Mar 3, 2022 12:11am Simon Willcocks (1499) 552 posts	FWIW, a lock-unwinding system sounds goo to me, but of course the memory they were protecting could still be corrupted.

Mar 3, 2022 10:49am Sprow (202) 1168 posts	However, both TaskWindow and RTSupport assume that the seven words at the base of the SVC stack contain thread-local values which need preserving when they copy the stacks around during context switches. You’ve done better than me at finding details, so the takeaways here are: there are 7 words, 2 are definitely used, 5 currently unused. changing is the amount of “implementation detail” exposed […] The only thing which we can’t really get rid of is the hardcoded knowledge of the node size, because that’ll make it a lot more awkward to use from C code. Could the node size include a version flag perhaps, or the node size (discovered via an API) be used to indirectly encode the node format? That works just as long as any future changes to the node format result in it changing size too. Exporting function pointers via OS_ReadSysInfo 6 looks a bit odd, is it worth a SWI instead? Probably – I just chucked it into OS_RSI 6 because that was easiest. I found OS_TaskControl 0 tucked away at the bottom of the Select docs, maybe using some higher up reason codes there? At least avoids allocating a new SWI number in the precious < 0×100 block.

Mar 3, 2022 11:29am Jon Abbott (1421) 2661 posts	This sounds like a sensible proposal. Before a stack gets flattened, the kernel will walk the stack and call the handlers in turn, to allow them to perform any relevant recovery actions Is this via the kernel SeriousErrorV handler? This may not be relevant to your proposal, but I flatten the stacks when terminating tasks or handling fatal Aborts triggered by tasks being monitored by ADFFS. This is done either when SeriousErrorV Collect is triggered or via the IRQ hardware vector when CTRL-SHIFT-F12 is detected. I’d previously coded this in a cooperative way using the Collect/Recovery process, but I think at the time SeriousErrorV wasn’t fully implemented so I opted for my code to take over the recovery at the Collect stage and not pass it back to the kernel. With this proposal, I probably need to recode this to use the correct SeriousErrorV process, with a stack frame inserted. Once the way the routines are exposed is agreed, could you post a link to the documentation please? PRM 4, talking about the usermode chunked stack PRM4-249 – Stack chunk Format PRM4-243 also mentions two types of stack frames, one used by Pascal/Modula-2 and the other by C. Should the former be deprecated, if it hasn’t already? Whilst talking about C, does something need to be done about C’s nasty hack for finding the bottom of the stack – BIC Rx, R13, … I think? Replace it with an SWI perhaps?

**TASK**: Rewrite the post in the forum thread above that begins "This sounds like a sensible proposal." as a shorter bulleted list that keeps its main facts and questions.

**RECORDS**:
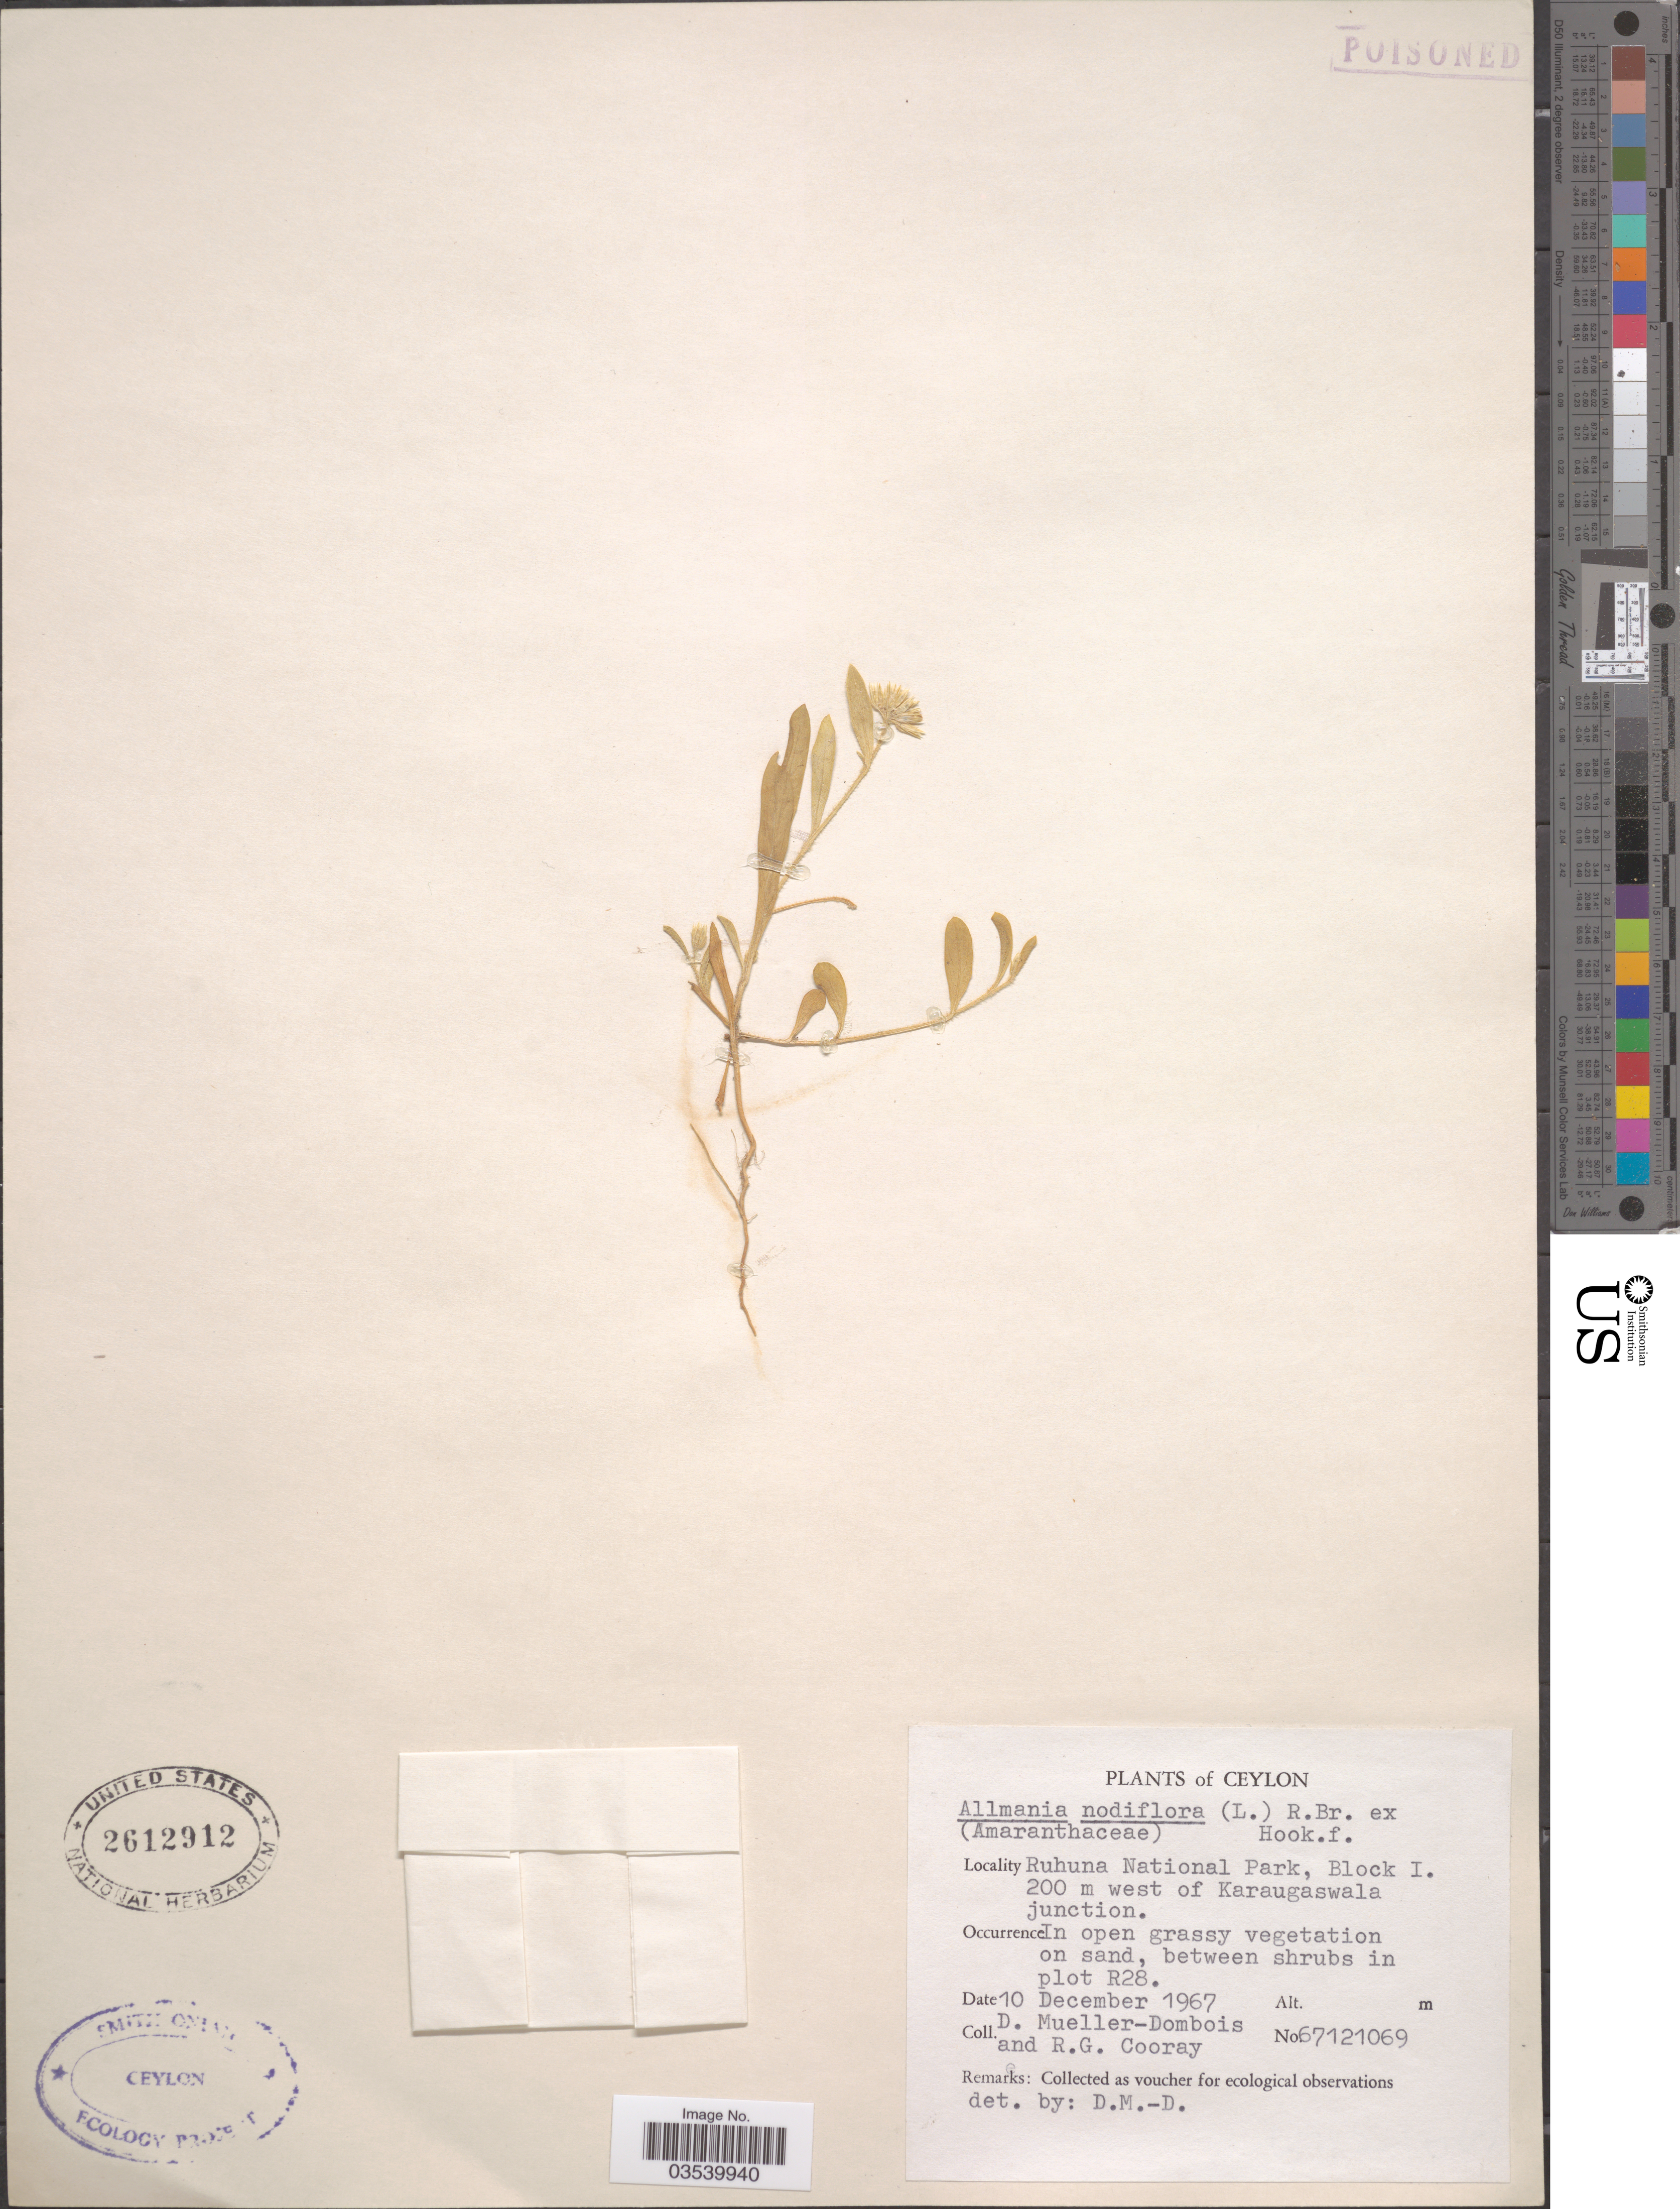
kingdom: Plantae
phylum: Tracheophyta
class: Magnoliopsida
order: Caryophyllales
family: Amaranthaceae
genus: Allmania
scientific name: Allmania nodiflora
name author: (L.) R. Br. ex Wight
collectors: D. Mueller-Dombois & R. Cooray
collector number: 67121069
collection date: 1967-12-10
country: Sri Lanka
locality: Ceylon. Ruhuna National Park, Block I. 200 m west of Karaugaswala junction. Between shrubs in plot R28.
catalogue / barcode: US 2612912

**FINISHED ANSWER**:
- Calls the proposal sensible.
- Asks whether the kernel's stack walk before flattening, in which it calls each handler to allow recovery actions, goes through the kernel SeriousErrorV handler.
- The poster flattens stacks when terminating tasks or handling fatal Aborts from tasks monitored by ADFFS. This happens either when SeriousErrorV Collect is triggered or through the IRQ hardware vector when CTRL-SHIFT-F12 is detected.
- This was first coded cooperatively using the Collect/Recovery process. Because SeriousErrorV seemed not fully implemented at the time, the code took over recovery at the Collect stage and did not pass it back to the kernel.
- Under the proposal, that code probably needs recoding to use the correct SeriousErrorV process, with a stack frame inserted.
- Requests a link to the documentation once the way the routines are exposed is agreed.
- Cites PRM 4 on the usermode chunked stack: PRM4-249 covers the stack chunk format, and PRM4-243 mentions two stack frame types, one for Pascal/Modula-2 and one for C. Asks whether the Pascal/Modula-2 type should be deprecated, if it hasn't been already.
- Asks whether something should be done about C's hack for finding the bottom of the stack (BIC Rx, R13, …), perhaps replacing it with a SWI.